原文摘录:

※

撰文|肖舒妍


露易丝·格丽克是谁?

 

“1943年生于纽约,美国当代著名女诗人,曾获美国桂冠诗人”,这样的介绍显然远远不够。

 

当诺贝尔文学奖评审委员会宣布露易丝·格丽克成为2020年的获奖者后,《纽约时报》第一时间发布的消息是这样描述她的:格丽克是继1996年波兰作家维斯瓦娃·辛波丝卡(Wislawa Szymborska)之后第一位获得该奖的女诗人,也是继2016年鲍勃·迪伦之后第一个获得该奖的美国人。

 

“女诗人”“美国人”……如果细化下去,格丽克的身份还有“犹太人”“匈牙利移民”“美国梦二代”。然而,性别、种族、宗教信仰……这些正是格丽克在诗歌创作中所极力避免的。她厌恶“女性主义”“少数族裔”等标签,更直言“对于当今一些女人决心‘作为女人来写作’的说法,我感到困惑,因为这看起来是雄心受制于现存的性别差异的观念。”对于匈牙利裔犹太人身份的格丽克来说,她在阅读英语文学作品时,也从未感受到过“被流放、成为边民的感觉”。

 

美国当代著名女诗人露易丝·格丽克,曾获美国桂冠诗人,也是2020年诺贝尔文学奖得主。

※

所附记录:
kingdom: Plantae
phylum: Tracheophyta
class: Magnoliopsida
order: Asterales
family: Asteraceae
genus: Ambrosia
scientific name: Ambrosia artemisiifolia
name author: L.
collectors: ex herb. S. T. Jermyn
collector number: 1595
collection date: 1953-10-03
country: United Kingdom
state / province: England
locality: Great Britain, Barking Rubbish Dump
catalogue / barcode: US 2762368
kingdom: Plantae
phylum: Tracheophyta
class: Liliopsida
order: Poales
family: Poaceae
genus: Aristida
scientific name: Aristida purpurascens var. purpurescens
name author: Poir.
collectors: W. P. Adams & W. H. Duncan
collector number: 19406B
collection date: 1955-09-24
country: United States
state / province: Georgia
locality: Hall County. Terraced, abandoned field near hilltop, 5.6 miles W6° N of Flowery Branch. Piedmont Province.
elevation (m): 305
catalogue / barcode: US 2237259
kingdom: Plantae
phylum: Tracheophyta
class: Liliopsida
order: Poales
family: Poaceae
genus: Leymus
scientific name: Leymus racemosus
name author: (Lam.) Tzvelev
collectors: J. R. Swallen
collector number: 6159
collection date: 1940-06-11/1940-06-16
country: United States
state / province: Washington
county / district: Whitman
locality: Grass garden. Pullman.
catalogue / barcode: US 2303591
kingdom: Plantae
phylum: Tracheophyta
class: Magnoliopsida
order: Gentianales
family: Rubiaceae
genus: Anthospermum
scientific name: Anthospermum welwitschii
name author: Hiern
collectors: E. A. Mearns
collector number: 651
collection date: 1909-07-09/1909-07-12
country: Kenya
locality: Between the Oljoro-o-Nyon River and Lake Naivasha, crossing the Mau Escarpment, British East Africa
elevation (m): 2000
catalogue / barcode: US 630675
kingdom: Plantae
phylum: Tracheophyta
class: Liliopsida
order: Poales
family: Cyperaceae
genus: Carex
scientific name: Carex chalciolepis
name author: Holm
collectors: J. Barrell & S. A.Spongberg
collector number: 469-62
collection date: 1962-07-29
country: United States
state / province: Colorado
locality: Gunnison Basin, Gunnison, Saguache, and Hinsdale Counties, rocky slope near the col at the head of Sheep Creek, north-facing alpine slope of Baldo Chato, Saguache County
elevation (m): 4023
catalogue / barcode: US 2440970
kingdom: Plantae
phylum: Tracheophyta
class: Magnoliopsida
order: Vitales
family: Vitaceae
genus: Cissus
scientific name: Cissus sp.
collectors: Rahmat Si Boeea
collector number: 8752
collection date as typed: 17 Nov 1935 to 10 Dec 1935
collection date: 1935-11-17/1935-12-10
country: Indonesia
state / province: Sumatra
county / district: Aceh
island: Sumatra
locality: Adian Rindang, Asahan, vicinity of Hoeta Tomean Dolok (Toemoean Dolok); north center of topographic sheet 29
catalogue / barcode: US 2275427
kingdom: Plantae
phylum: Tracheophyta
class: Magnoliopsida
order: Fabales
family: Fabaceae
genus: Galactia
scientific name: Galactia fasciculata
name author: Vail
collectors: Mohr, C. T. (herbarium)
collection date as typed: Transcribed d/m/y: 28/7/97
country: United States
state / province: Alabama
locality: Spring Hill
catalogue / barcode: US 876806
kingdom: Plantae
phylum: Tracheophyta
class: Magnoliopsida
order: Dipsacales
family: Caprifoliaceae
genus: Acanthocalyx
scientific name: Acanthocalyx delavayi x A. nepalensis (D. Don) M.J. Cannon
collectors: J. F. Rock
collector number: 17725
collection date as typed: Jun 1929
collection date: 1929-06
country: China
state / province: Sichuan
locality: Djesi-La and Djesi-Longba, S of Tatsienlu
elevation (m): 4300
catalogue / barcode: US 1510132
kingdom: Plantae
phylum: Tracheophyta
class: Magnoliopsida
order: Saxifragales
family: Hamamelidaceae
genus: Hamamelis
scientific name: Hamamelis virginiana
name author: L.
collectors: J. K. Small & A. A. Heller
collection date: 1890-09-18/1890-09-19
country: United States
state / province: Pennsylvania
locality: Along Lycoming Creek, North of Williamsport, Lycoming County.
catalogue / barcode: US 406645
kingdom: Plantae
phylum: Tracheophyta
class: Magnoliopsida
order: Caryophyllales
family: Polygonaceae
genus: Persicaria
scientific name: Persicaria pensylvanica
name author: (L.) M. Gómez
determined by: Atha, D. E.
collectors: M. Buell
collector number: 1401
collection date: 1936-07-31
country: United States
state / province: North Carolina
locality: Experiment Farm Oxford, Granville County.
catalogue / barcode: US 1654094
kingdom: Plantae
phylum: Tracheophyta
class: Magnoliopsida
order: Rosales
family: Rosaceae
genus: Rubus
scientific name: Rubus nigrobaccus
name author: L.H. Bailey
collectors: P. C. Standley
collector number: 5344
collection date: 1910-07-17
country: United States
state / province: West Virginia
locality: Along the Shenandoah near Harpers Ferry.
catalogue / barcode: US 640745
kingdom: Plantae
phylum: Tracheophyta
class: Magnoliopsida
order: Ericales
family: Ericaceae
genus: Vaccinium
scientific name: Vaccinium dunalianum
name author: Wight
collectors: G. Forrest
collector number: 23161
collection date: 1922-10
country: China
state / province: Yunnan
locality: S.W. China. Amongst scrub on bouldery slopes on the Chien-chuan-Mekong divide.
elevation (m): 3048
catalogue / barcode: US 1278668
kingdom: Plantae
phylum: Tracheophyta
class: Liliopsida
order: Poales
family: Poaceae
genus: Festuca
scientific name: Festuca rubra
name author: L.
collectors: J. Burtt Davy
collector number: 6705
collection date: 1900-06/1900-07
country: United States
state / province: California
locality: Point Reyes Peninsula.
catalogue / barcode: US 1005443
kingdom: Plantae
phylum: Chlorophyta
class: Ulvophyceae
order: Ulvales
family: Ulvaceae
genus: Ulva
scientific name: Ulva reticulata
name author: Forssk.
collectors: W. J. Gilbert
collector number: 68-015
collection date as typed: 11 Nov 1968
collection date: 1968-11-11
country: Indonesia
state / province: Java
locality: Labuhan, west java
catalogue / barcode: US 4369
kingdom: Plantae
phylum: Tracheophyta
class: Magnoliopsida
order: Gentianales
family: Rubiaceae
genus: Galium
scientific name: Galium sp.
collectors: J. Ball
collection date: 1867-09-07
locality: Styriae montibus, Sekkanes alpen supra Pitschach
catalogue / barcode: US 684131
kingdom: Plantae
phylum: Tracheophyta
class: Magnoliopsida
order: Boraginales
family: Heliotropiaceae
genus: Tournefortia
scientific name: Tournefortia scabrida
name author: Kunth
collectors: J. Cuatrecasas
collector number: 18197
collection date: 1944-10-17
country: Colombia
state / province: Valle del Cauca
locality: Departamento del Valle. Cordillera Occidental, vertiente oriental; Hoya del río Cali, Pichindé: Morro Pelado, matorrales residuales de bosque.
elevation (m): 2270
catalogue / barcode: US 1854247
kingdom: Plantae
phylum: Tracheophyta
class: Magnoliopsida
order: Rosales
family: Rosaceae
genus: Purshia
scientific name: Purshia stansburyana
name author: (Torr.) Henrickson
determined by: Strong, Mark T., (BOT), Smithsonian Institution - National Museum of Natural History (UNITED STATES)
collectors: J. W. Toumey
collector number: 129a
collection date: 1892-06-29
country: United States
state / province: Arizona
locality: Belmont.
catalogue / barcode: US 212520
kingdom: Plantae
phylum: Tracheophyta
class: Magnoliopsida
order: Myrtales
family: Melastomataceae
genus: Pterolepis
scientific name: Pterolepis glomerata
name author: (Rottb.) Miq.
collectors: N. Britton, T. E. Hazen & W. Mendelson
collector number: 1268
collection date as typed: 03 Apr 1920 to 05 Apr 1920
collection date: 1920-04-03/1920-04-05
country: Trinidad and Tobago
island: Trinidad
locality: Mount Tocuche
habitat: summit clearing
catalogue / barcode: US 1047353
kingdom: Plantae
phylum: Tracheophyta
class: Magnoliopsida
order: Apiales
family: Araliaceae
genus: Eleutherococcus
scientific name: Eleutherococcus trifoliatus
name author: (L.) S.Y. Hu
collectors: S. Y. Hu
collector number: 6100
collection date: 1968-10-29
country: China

※

任务目标: 请从介绍露易丝·格丽克的这篇文章最后一句之后接着写下去。

预期输出:
格丽克的祖父母出生于匈牙利,祖父曾经对匈牙利的家族土地充满热爱与梦想,却因为不善料理而使这种激情破灭。当收成欠佳、牲畜死去之后,他选择来到美国,从头开始。他开了一家杂货店。于是,格丽克的父亲在美国出生,成为整个格丽克家族诞生在美国的第一个孩子。

 

根据家族传说,格丽克的祖父是个正直的商人。在他去世之前,洛克菲勒家族(这个家族此后成为美国财富的代名词)买下了他的杂货店所在的整个街区,他的小店是整个街区最后一片成交的地产。他当然可以漫天要价——就像任何一个钉子户一样,但他却蔑视这种行为,只提出了公道的价格。

 

也许格丽克的父亲继承了她祖父的商业基因,又或者是得益于犹太人悠久的经商传统,总之他成为了一个小有成就的商人,给予了格丽克相对优渥富裕的生活。这种优渥不仅体现在物质方面,更体现在精神方面。她的父亲在从商之前有志于成为一名作家,而她的母亲更是那个年代少有的女大学生。整个家庭都敬慕智力成就、尊崇创造性天赋。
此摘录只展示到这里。